Wells Fargo & Co. has agreed to pay $480 million to settle a class-action lawsuit in which investors accused the bank of securities fraud related to its fake-account scandal.
The settlement resolves the main class-action suit brought by shareholders targeting the bank’s allegedly deficient disclosures related to its sales practices.
It had previously set aside reserves for the settlement, according to a regulatory filing Friday. Wells Fargo said in a statement that it denies the allegations in the suit.
“Moving to put this case behind us is in the best interest of our team members, customers, investors and other stakeholders,” Chief Executive Officer Tim Sloan said in the statement.

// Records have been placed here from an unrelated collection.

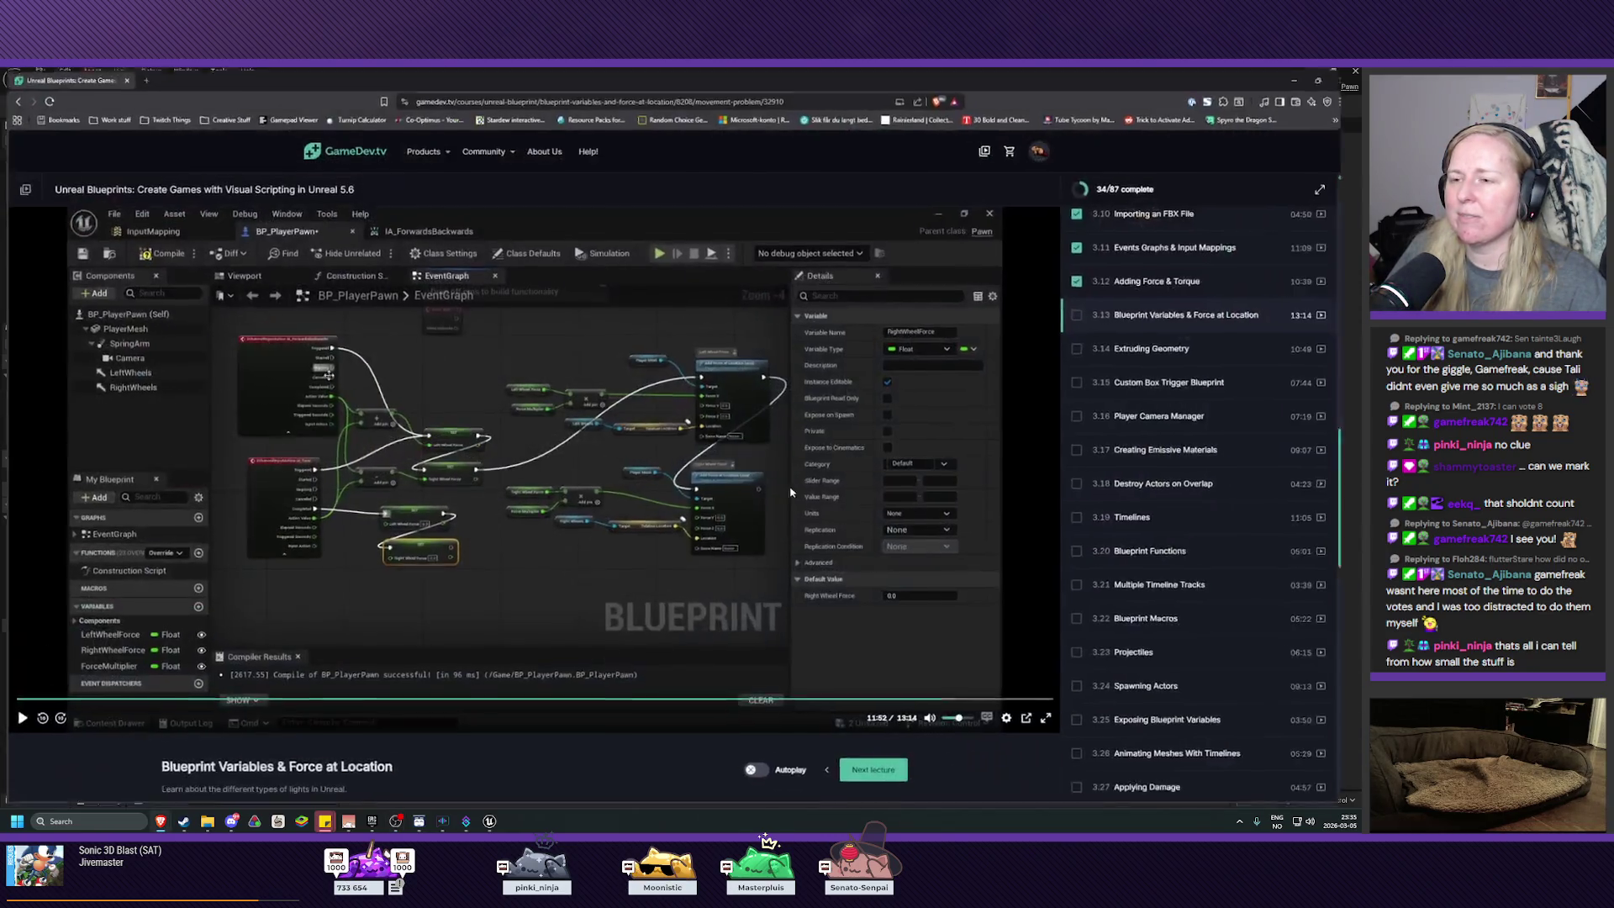
click(1045, 716)
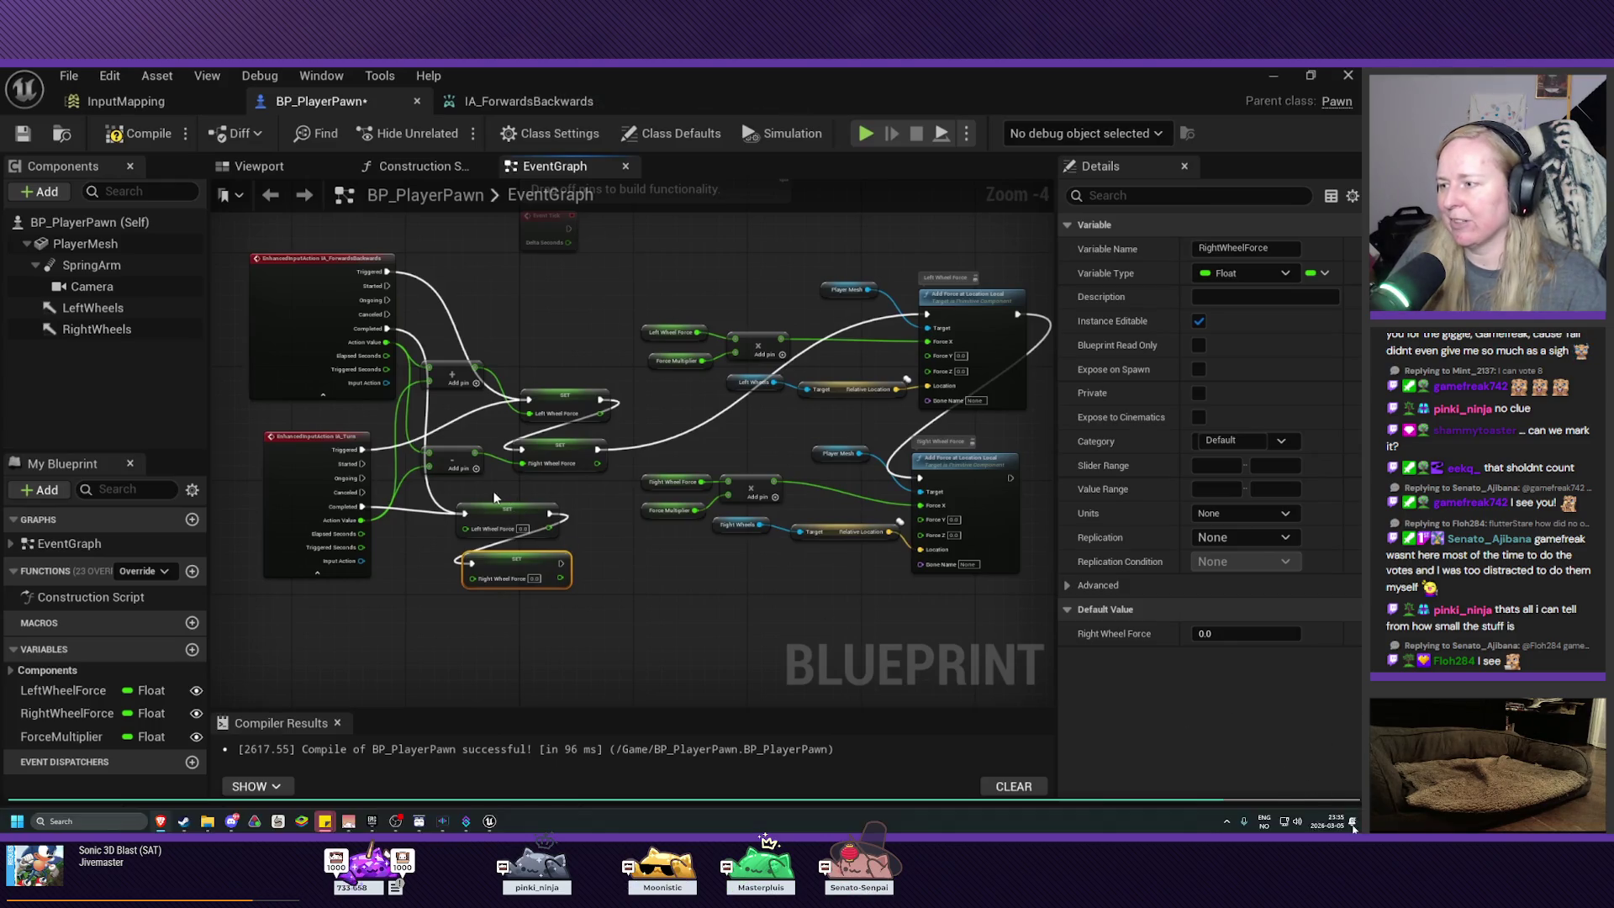
click(1352, 819)
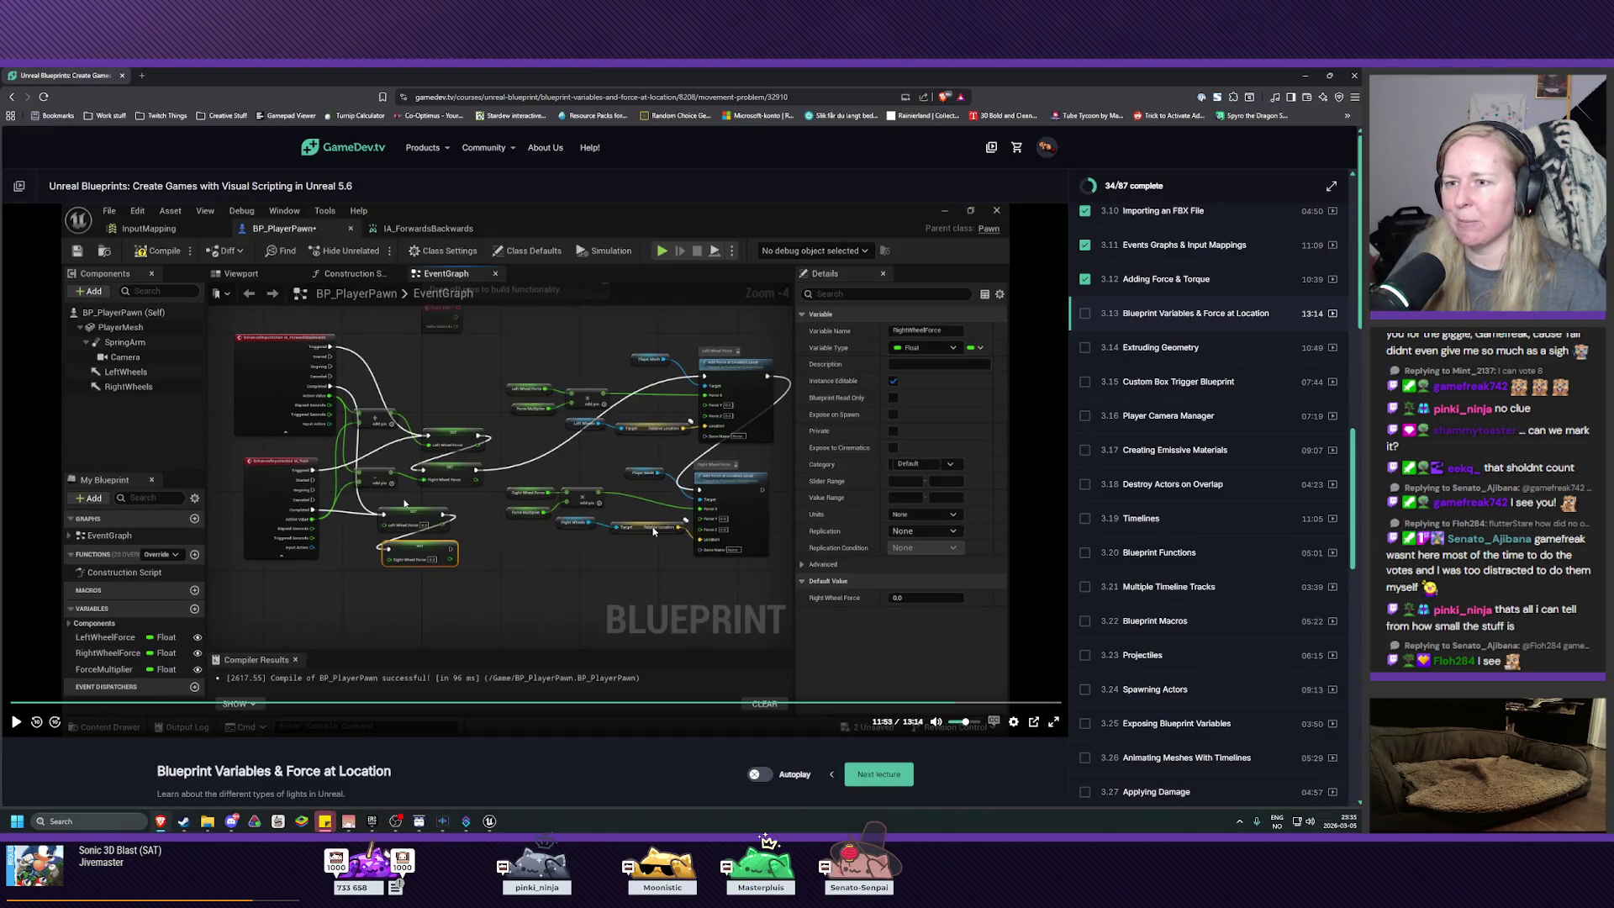
click(494, 823)
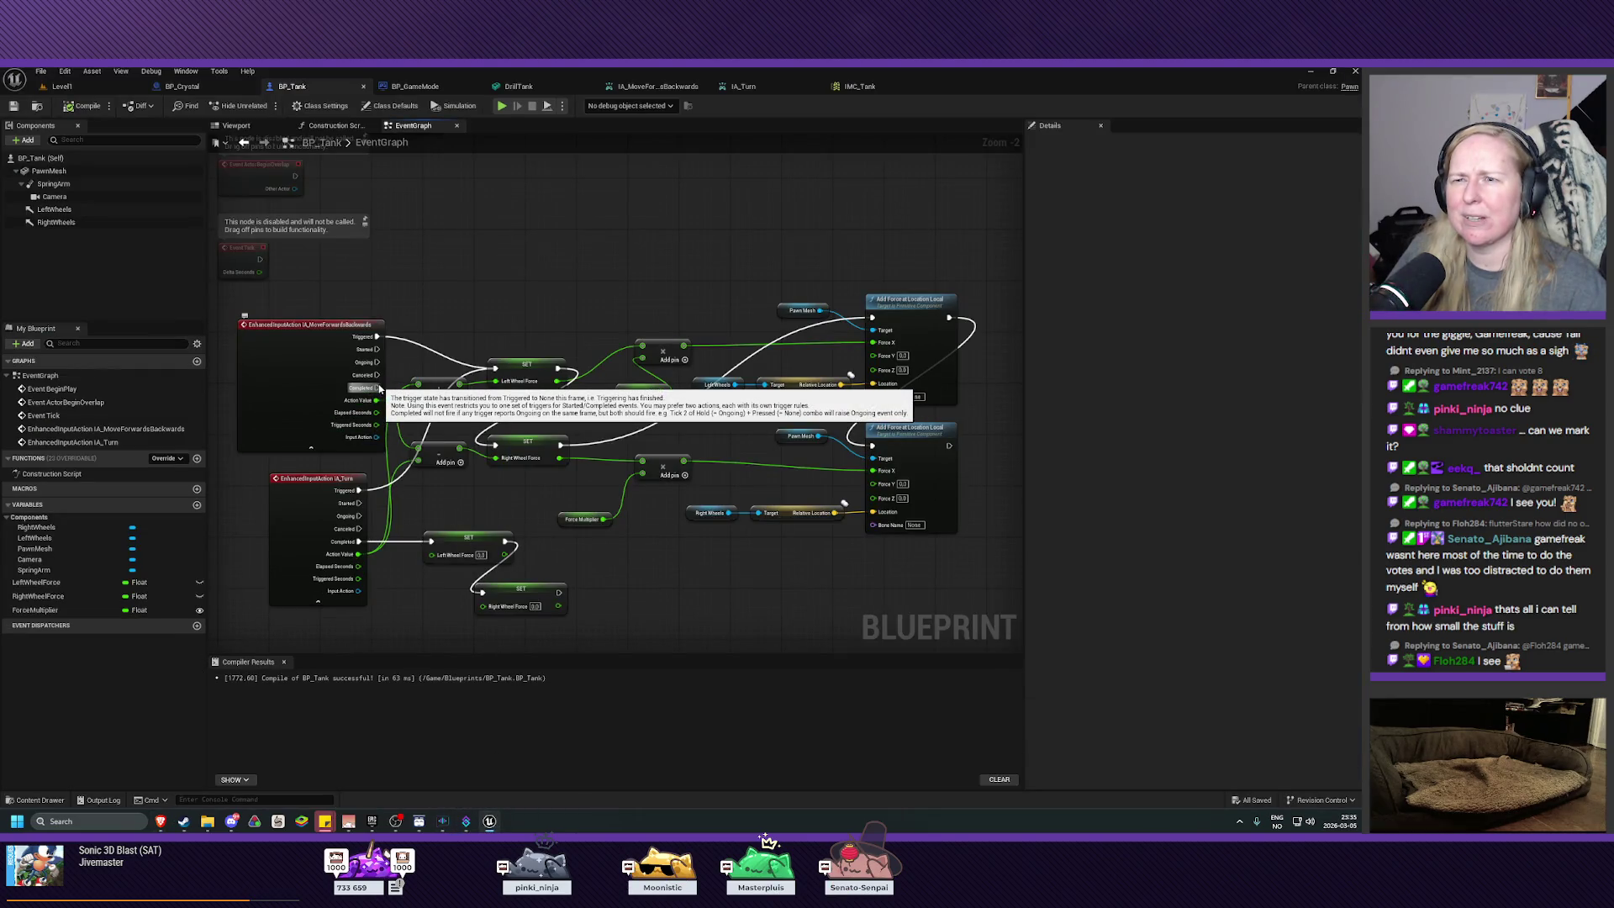
Step: Draw a new wire from the movement event node and recompile BP_Tank
mouse_move(378, 423)
mouse_down()
mouse_move(383, 393)
mouse_move(431, 541)
mouse_up()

This is the latest cost for Wells Fargo from a consumer banking scandal that arose in September 2016. That issue, in which employees opened as many as 3.5 million bogus accounts, ultimately cost then-CEO John Stumpf his job. The bank still faces a bevy of other lawsuits on related matters.
Last month, the San Francisco-based bank settled with the Office of the Comptroller of the Currency and the Consumer Financial Protection Bureau for an unprecedented $1 billion to cover issues in auto lending and mortgages.
In February, the Federal Reserve imposed a sanction prohibiting the bank from boosting total assets beyond their level at the end of 2017 until it fixes shortcomings.
The lender said in a filing Friday that “reasonably possible” legal charges could be as high as $2.6 billion beyond reserves as of March 31. This is down from $2.7 billion in the previous quarter.
Wells Fargo executives are set to update analysts and shareholders on financial targets and regulatory matters at an investor day scheduled for May 10.
The shareholder case is Hefler v. Wells Fargo & Co., 3:16-cv-05479, U.S. District Court, Northern District of California (San Francisco).